Steplyk posits that much of the focus on battles and their results have been on the soldiers who die in combat but not those who kill. “[K]illing on the battlefield,” he says, “provided one of the primary means” to end the war, preserve the United States, and end slavery (5). As such, this book argues that most soldiers, Federal and Confederate, “positively affirmed and accepted killing the enemy as part of their military duty and a necessity for their respective causes to prevail” (7).
Fighting Means Killing begins by placing the Civil War’s violent combat within the context of earlier violence seen throughout the United States. Before stepping onto the battlefields of the Civil War, Americans were familiar with firearms and human mortality.

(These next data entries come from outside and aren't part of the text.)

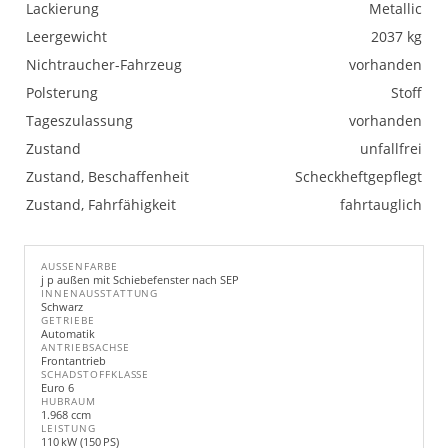
Lackierung
Metallic
Leergewicht
2037 kg
Nichtraucher-Fahrzeug
vorhanden
Polsterung
Stoff
Tageszulassung
vorhanden
Zustand
unfallfrei
Zustand, Beschaffenheit
Scheckheftgepflegt
Zustand, Fahrfähigkeit
fahrtauglich
AUSSENFARBE
j p außen mit Schiebefenster nach SEP
INNENAUSSTATTUNG
Schwarz
GETRIEBE
Automatik
ANTRIEBSACHSE
Frontantrieb
SCHADSTOFFKLASSE
Euro 6
HUBRAUM
1.968 ccm
LEISTUNG
110 kW (150 PS)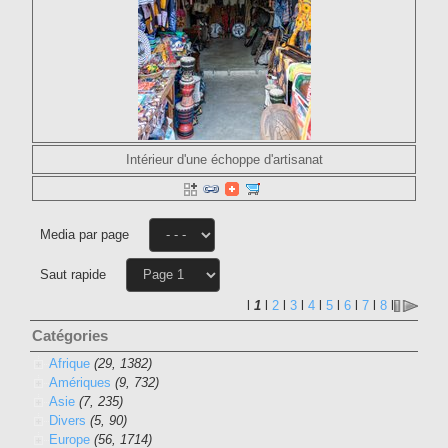
Intérieur d'une échoppe d'artisanat
Media par page
Saut rapide
l
1
l
2
l
3
l
4
l
5
l
6
l
7
l
8
l
Catégories
Afrique
(29, 1382)
Amériques
(9, 732)
Asie
(7, 235)
Divers
(5, 90)
Europe
(56, 1714)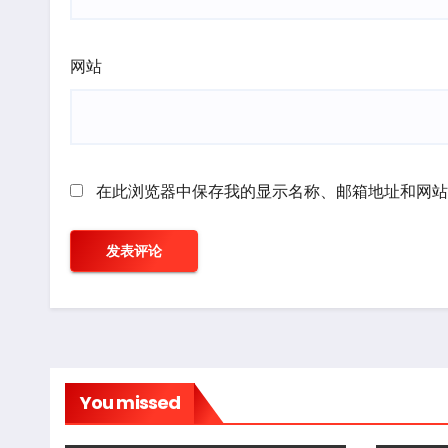
网站
在此浏览器中保存我的显示名称、邮箱地址和网站
You missed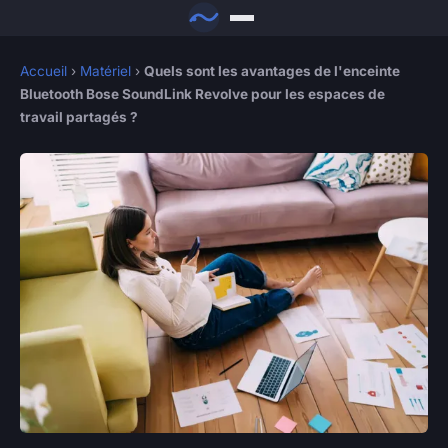
Accueil
›
Matériel
›
Quels sont les avantages de l'enceinte
Bluetooth Bose SoundLink Revolve pour les espaces de
travail partagés ?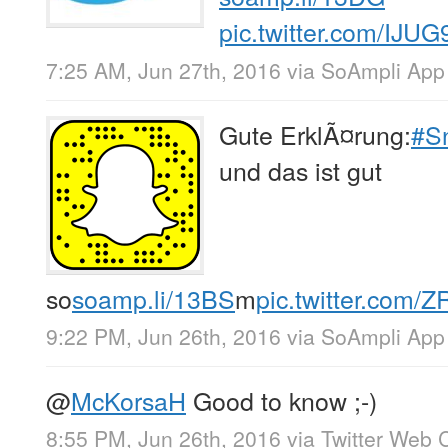
pic.twitter.com/IJ
7:25 AM, Jun 27th, 2016
via
SoAmpli App
Gute ErklÃ¤rung:
#S
und das ist gut
so
soamp.li/13BS
m
pic.twitter.com/
9:22 PM, Jun 26th, 2016
via
SoAmpli App
@
McKorsaH
Good to know ;-)
8:55 PM, Jun 26th, 2016
via
Twitter Web C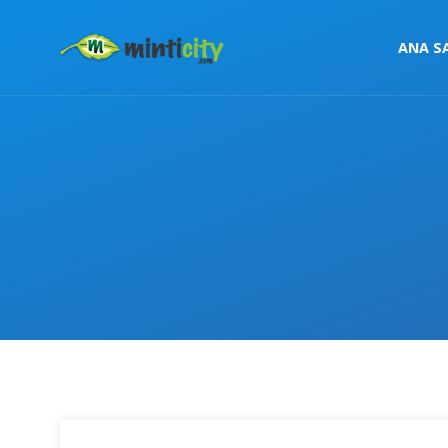
ANA S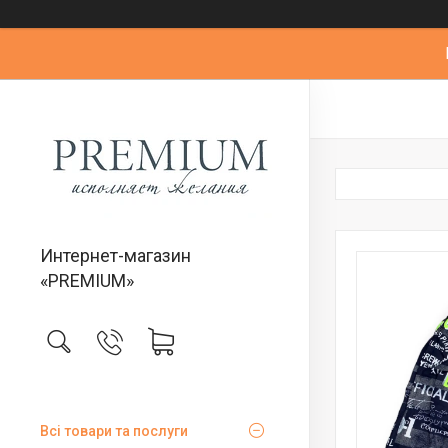
Интернет-магазин
«PREMIUM»
Всі товари та послуги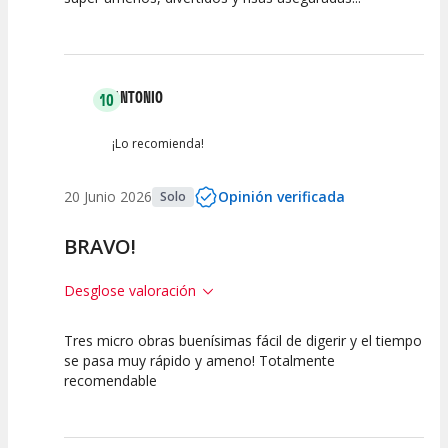
Calidad del
Puesta en
Interpretación
Espectáculo
Escena
artística
ANTONIO
10
¡Lo recomienda!
20 Junio 2026
Opinión verificada
Solo
BRAVO!
Desglose valoración
Tres micro obras buenísimas fácil de digerir y el tiempo
10
10
10
se pasa muy rápido y ameno! Totalmente
recomendable
Calidad del
Puesta en
Interpretación
Espectáculo
Escena
artística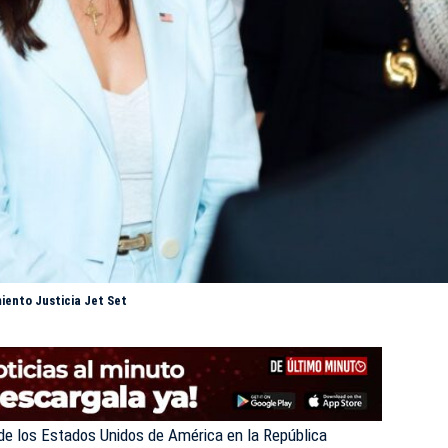
iento Justicia Jet Set
de los Estados Unidos de América en la República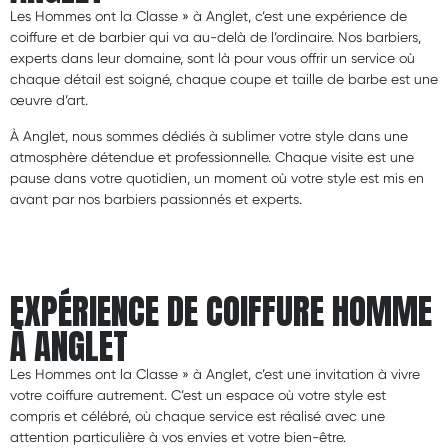
Les Hommes ont la Classe » à Anglet, c’est une expérience de
coiffure et de barbier qui va au-delà de l’ordinaire. Nos barbiers,
experts dans leur domaine, sont là pour vous offrir un service où
chaque détail est soigné, chaque coupe et taille de barbe est une
œuvre d’art.
À Anglet, nous sommes dédiés à sublimer votre style dans une
atmosphère détendue et professionnelle. Chaque visite est une
pause dans votre quotidien, un moment où votre style est mis en
avant par nos barbiers passionnés et experts.
EXPÉRIENCE DE COIFFURE HOMME
À ANGLET
Les Hommes ont la Classe » à Anglet, c’est une invitation à vivre
votre coiffure autrement. C’est un espace où votre style est
compris et célébré, où chaque service est réalisé avec une
attention particulière à vos envies et votre bien-être.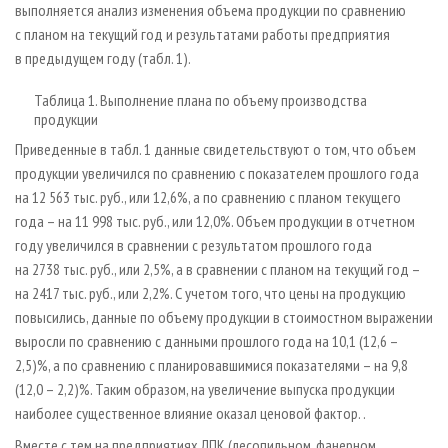
выполняется анализ изменения объема продукции по сравнению
с планом на текущий год и результатами работы предприятия
в предыдущем году (табл. 1).
Таблица 1. Выполнение плана по объему производства
продукции
Приведенные в табл. 1 данные свидетельствуют о том, что объем
продукции увеличился по сравнению с показателем прошлого года
на 12 563 тыс. руб., или 12,6%, а по сравнению с планом текущего
года – на 11 998 тыс. руб., или 12,0%. Объем продукции в отчетном
году увеличился в сравнении с результатом прошлого года
на 2738 тыс. руб., или 2,5%, а в сравнении с планом на текущий год –
на 2417 тыс. руб., или 2,2%. С учетом того, что цены на продукцию
повысились, данные по объему продукции в стоимостном выражении
выросли по сравнению с данными прошлого года на 10,1 (12,6 –
2,5)%, а по сравнению с планировавшимися показателями – на 9,8
(12,0 – 2,2)%. Таким образом, на увеличение выпуска продукции
наиболее существенное влияние оказал ценовой фактор. .
Вместе с тем на предприятиях ЛПК (лесопильном, фанерном,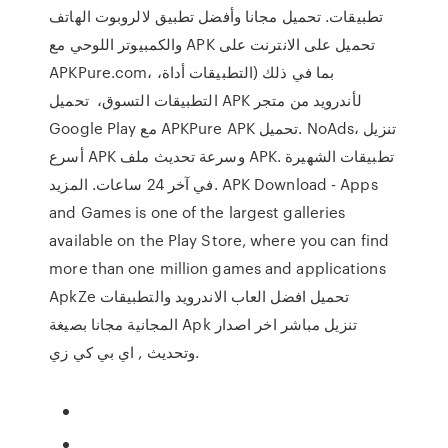
تطبيقات. تحميل مجانا وأفضل تطبيق لالروبوت الهاتف
والكمبيوتر اللوحي مع APK تحميل على الانترنت على
APKPure.com، بما في ذلك (التطبيقات أداة،
التطبيقات التسوق، تحميل APK لأندرويد من متجر
Google Play مع APKPure APK تحميل. NoAds، تنزيل
أسرع APK وسرعة تحديث ملف APK. تطبيقات الشهيرة
في آخر 24 ساعات. المزيد. APK Download - Apps
and Games is one of the largest galleries
available on the Play Store, where you can find
more than one million games and applications
ApkZe تحميل افضل العاب الاندرويد والتطبيقات
المجانية مجانا بصيغة Apk تنزيل مباشر اخر اصدار
وتحديث , اي بي كي زي.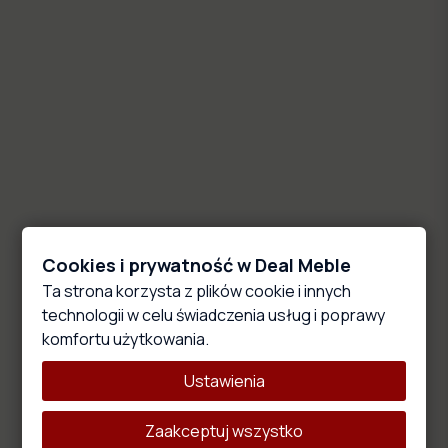
Szafa przesuwna trzydrzwiowa z lustrem na wymiar
LIVIA
1490,00 zł
Dostosuj produkt
Szafa przesuwna trzydrzwiowa z lustrem na wymiar
EDEN
1545,00 zł
Cookies i prywatność w Deal Meble
Ta strona korzysta z plików cookie i innych
Dostosuj produkt
technologii w celu świadczenia usług i poprawy
komfortu użytkowania.
Ustawienia
Szafa przesuwna dwudrzwiowa z lustrem na wymiar
LOFT
Zaakceptuj wszystko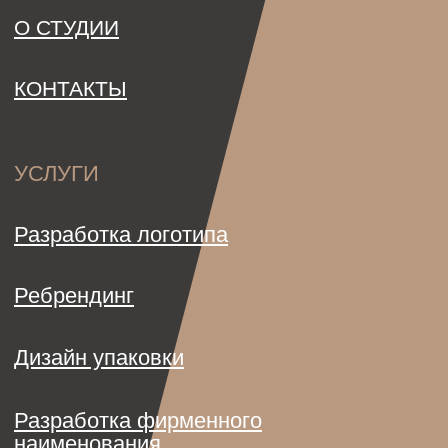
офис 410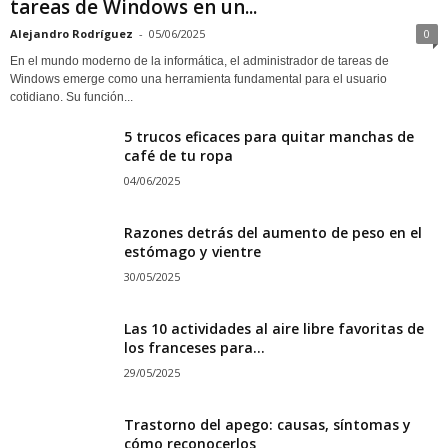
tareas de Windows en un...
Alejandro Rodríguez
-
05/06/2025
0
En el mundo moderno de la informática, el administrador de tareas de
Windows emerge como una herramienta fundamental para el usuario
cotidiano. Su función...
5 trucos eficaces para quitar manchas de
café de tu ropa
04/06/2025
Razones detrás del aumento de peso en el
estómago y vientre
30/05/2025
Las 10 actividades al aire libre favoritas de
los franceses para...
29/05/2025
Trastorno del apego: causas, síntomas y
cómo reconocerlos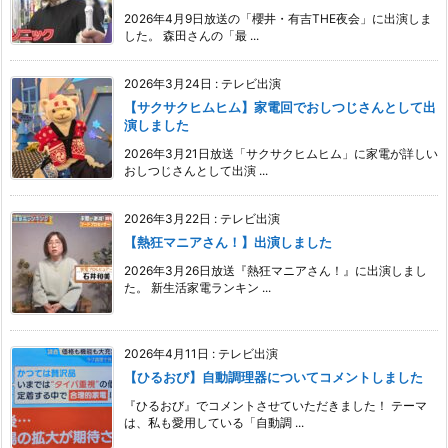
2026年4月9日放送の「櫻井・有吉THE夜会」に出演しま
した。 森田さんの「最 ...
2026年3月24日
:
テレビ出演
【サクサクヒムヒム】家電回でおしつじさんとして出
演しました
2026年3月21日放送「サクサクヒムヒム」に家電が詳しい
おしつじさんとして出演 ...
2026年3月22日
:
テレビ出演
【熱狂マニアさん！】出演しました
2026年3月26日放送『熱狂マニアさん！』に出演しまし
た。 新生活家電ランキン ...
2026年4月11日
:
テレビ出演
【ひるおび】自動調理器についてコメントしました
『ひるおび』でコメントさせていただきました！ テーマ
は、私も愛用している「自動調 ...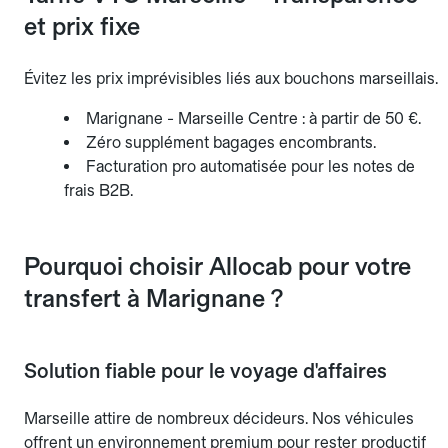
et prix fixe
Évitez les prix imprévisibles liés aux bouchons marseillais.
Marignane - Marseille Centre : à partir de 50 €.
Zéro supplément bagages encombrants.
Facturation pro automatisée pour les notes de
frais B2B.
Pourquoi choisir Allocab pour votre
transfert à Marignane ?
Solution fiable pour le voyage d'affaires
Marseille attire de nombreux décideurs. Nos véhicules
offrent un environnement premium pour rester productif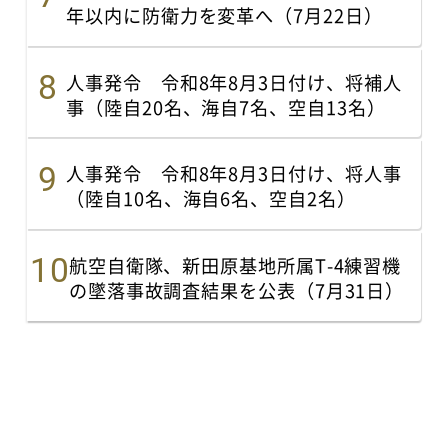
年以内に防衛力を変革へ（7月22日）
人事発令 令和8年8月3日付け、将補人
事（陸自20名、海自7名、空自13名）
人事発令 令和8年8月3日付け、将人事
（陸自10名、海自6名、空自2名）
航空自衛隊、新田原基地所属T-4練習機
の墜落事故調査結果を公表（7月31日）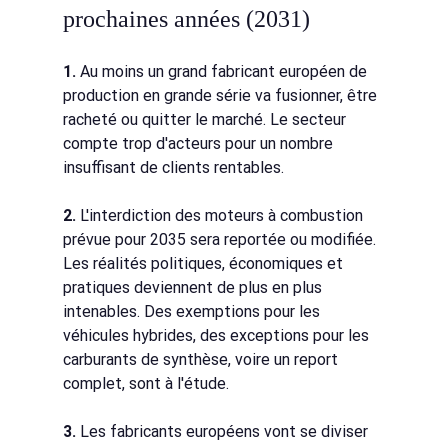
prochaines années (2031)
1.
Au moins un grand fabricant européen de 
production en grande série va fusionner, être 
racheté ou quitter le marché. Le secteur 
compte trop d'acteurs pour un nombre 
insuffisant de clients rentables.
2.
L'interdiction des moteurs à combustion 
prévue pour 2035 sera reportée ou modifiée. 
Les réalités politiques, économiques et 
pratiques deviennent de plus en plus 
intenables. Des exemptions pour les 
véhicules hybrides, des exceptions pour les 
carburants de synthèse, voire un report 
complet, sont à l'étude.
3.
Les fabricants européens vont se diviser 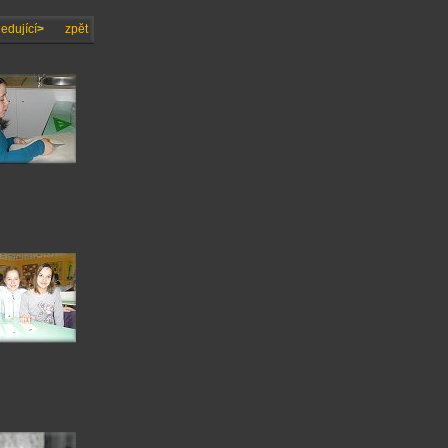
edující
>
zpět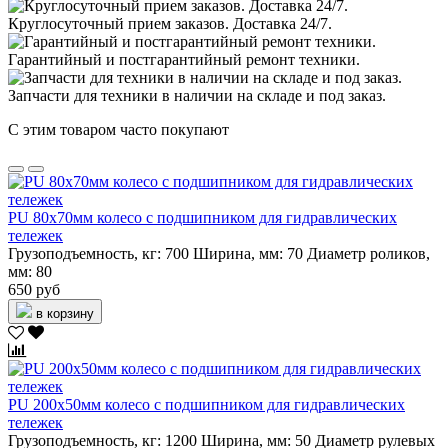
Круглосуточный прием заказов. Доставка 24/7.
Гарантийный и постгарантийный ремонт техники.
Запчасти для техники в наличии на складе и под заказ.
С этим товаром часто покупают
PU 80х70мм колесо с подшипником для гидравлических
тележек
Грузоподъемность, кг:
700
Ширина, мм:
70
Диаметр роликов,
мм:
80
650 руб
в корзину
PU 200х50мм колесо с подшипником для гидравлических
тележек
Грузоподъемность, кг:
1200
Ширина, мм:
50
Диаметр рулевых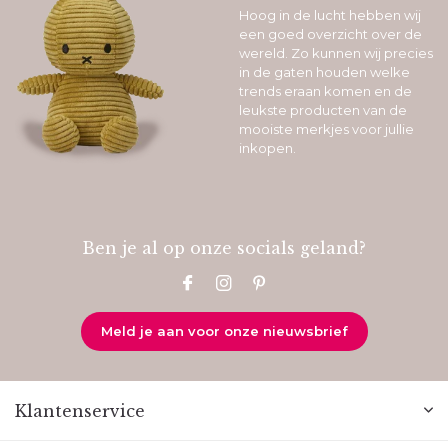
Hoog in de lucht hebben wij
een goed overzicht over de
wereld. Zo kunnen wij precies
in de gaten houden welke
trends eraan komen en de
leukste producten van de
mooiste merkjes voor jullie
inkopen.
Ben je al op onze socials geland?
Meld je aan voor onze nieuwsbrief
Klantenservice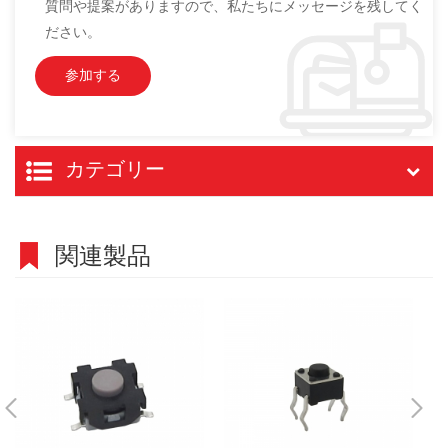
質問や提案がありますので、私たちにメッセージを残してく
ださい。
カテゴリー
関連製品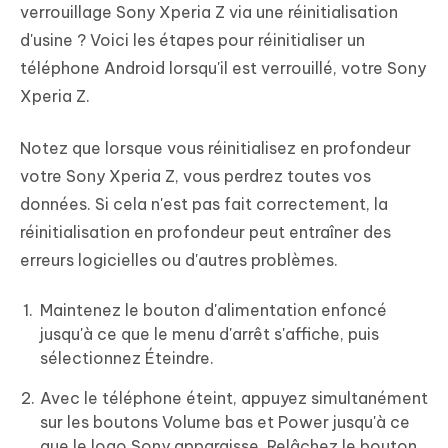
verrouillage Sony Xperia Z via une réinitialisation
d'usine ? Voici les étapes pour réinitialiser un
téléphone Android lorsqu'il est verrouillé, votre Sony
Xperia Z.
Notez que lorsque vous réinitialisez en profondeur
votre Sony Xperia Z, vous perdrez toutes vos
données. Si cela n'est pas fait correctement, la
réinitialisation en profondeur peut entraîner des
erreurs logicielles ou d'autres problèmes.
Maintenez le bouton d'alimentation enfoncé
jusqu'à ce que le menu d'arrêt s'affiche, puis
sélectionnez Éteindre.
Avec le téléphone éteint, appuyez simultanément
sur les boutons Volume bas et Power jusqu'à ce
que le logo Sony apparaisse. Relâchez le bouton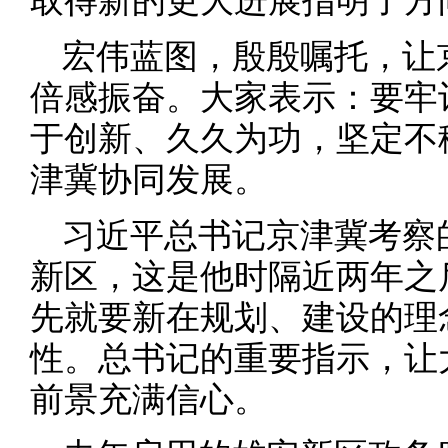
取得新的更大进展指明了方
宏伟蓝图，殷殷嘱托，让
倍感振奋。大家表示：要牢
于创新、久久为功，坚定不
津冀协同发展。
习近平总书记京津冀考察
新区，这是他时隔近两年之
先就要新在规划、建设的理
性。总书记的重要指示，让
前景充满信心。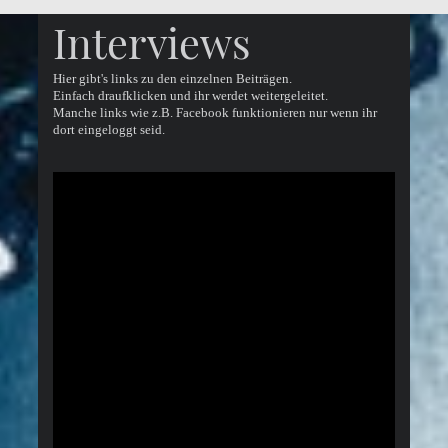
Interviews
Hier gibt's links zu den einzelnen Beiträgen.
Einfach draufklicken und ihr werdet weitergeleitet.
Manche links wie z.B. Facebook funktionieren nur wenn ihr
dort eingeloggt seid.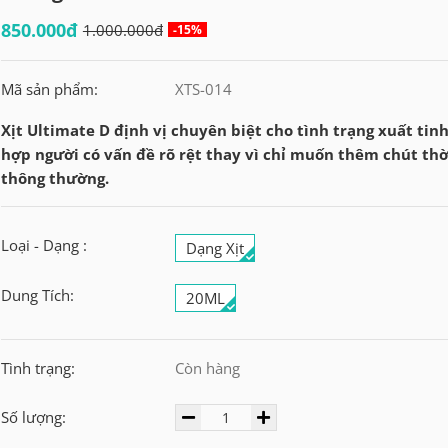
850.000đ
1.000.000đ
-15%
Mã sản phẩm:
XTS-014
Xịt Ultimate D định vị chuyên biệt cho tình trạng xuất tin
hợp người có vấn đề rõ rệt thay vì chỉ muốn thêm chút thờ
thông thường.
Loại - Dạng :
Dạng Xịt
Dung Tích:
20ML
Tình trạng:
Còn hàng
Số lượng: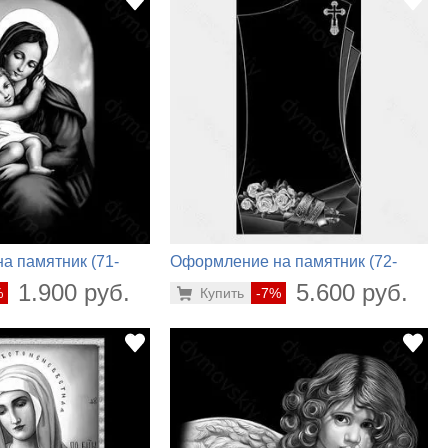
а памятник (71-
Оформление на памятник (72-
880)
1.900 руб.
5.600 руб.
%
Купить
-7%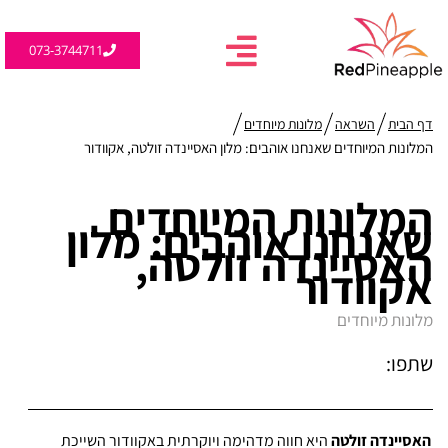
073-3744711
דף הבית
השראה
מלונות מיוחדים
המלונות המיוחדים שאנחנו אוהבים: מלון האסיינדה זולטה, אקוודור
המלונות המיוחדים
שאנחנו אוהבים: מלון
האסיינדה זולטה,
אקוודור
מלונות מיוחדים
שתפו:
האסיינדה זולטה
היא חווה מדהימה ויוקרתית באקוודור השייכת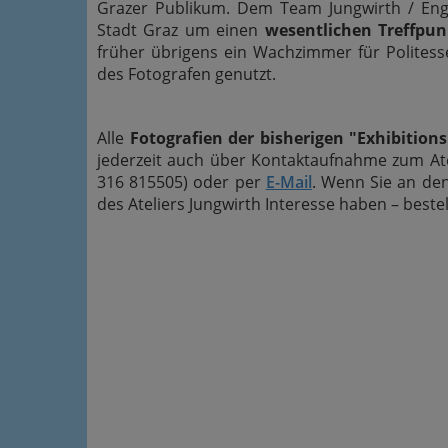
Grazer Publikum. Dem Team Jungwirth / Enge
Stadt Graz um einen
wesentlichen Treffpu
früher übrigens ein Wachzimmer für Politess
des Fotografen genutzt.
Alle
Fotografien der bisherigen "Exhibition
jederzeit auch über Kontaktaufnahme zum Ate
316 815505) oder per
E-Mail
. Wenn Sie an de
des Ateliers Jungwirth Interesse haben – beste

Once on the killing field, soldiers had to navigate the chaos of battle and become accustomed to taking human life. Training and drill did not prepare them for this but the tactics they used–closely packed lines of battle–and the battle smoke that consumed one’s aim made killing more palatable to citizen soldiers. Soldiers shot to hit their enemies, though they were rarely cold-blooded killers.
Steplyk offers a multifaceted look at the men squeezing the trigger and their motivations for doing so and how they felt about it. Soldiers talked about killing in their letters home and in postwar writings as they sought “to define the taking of life in their own terms” (89). The book also features chapters on hand-to-hand fighting–a rarity, Steplyk affirms–sharpshooters, and how race bred violence on the battlefield.
This study takes the reader from the war’s first notable death–Elmer Ellsworth–to its last–Abraham Lincoln and fills a niche in the growing literature of killology. Much of the focus on the Civil War has been about the killed, not the killers. Steplyk provides a more-than-adequate first step in that direction.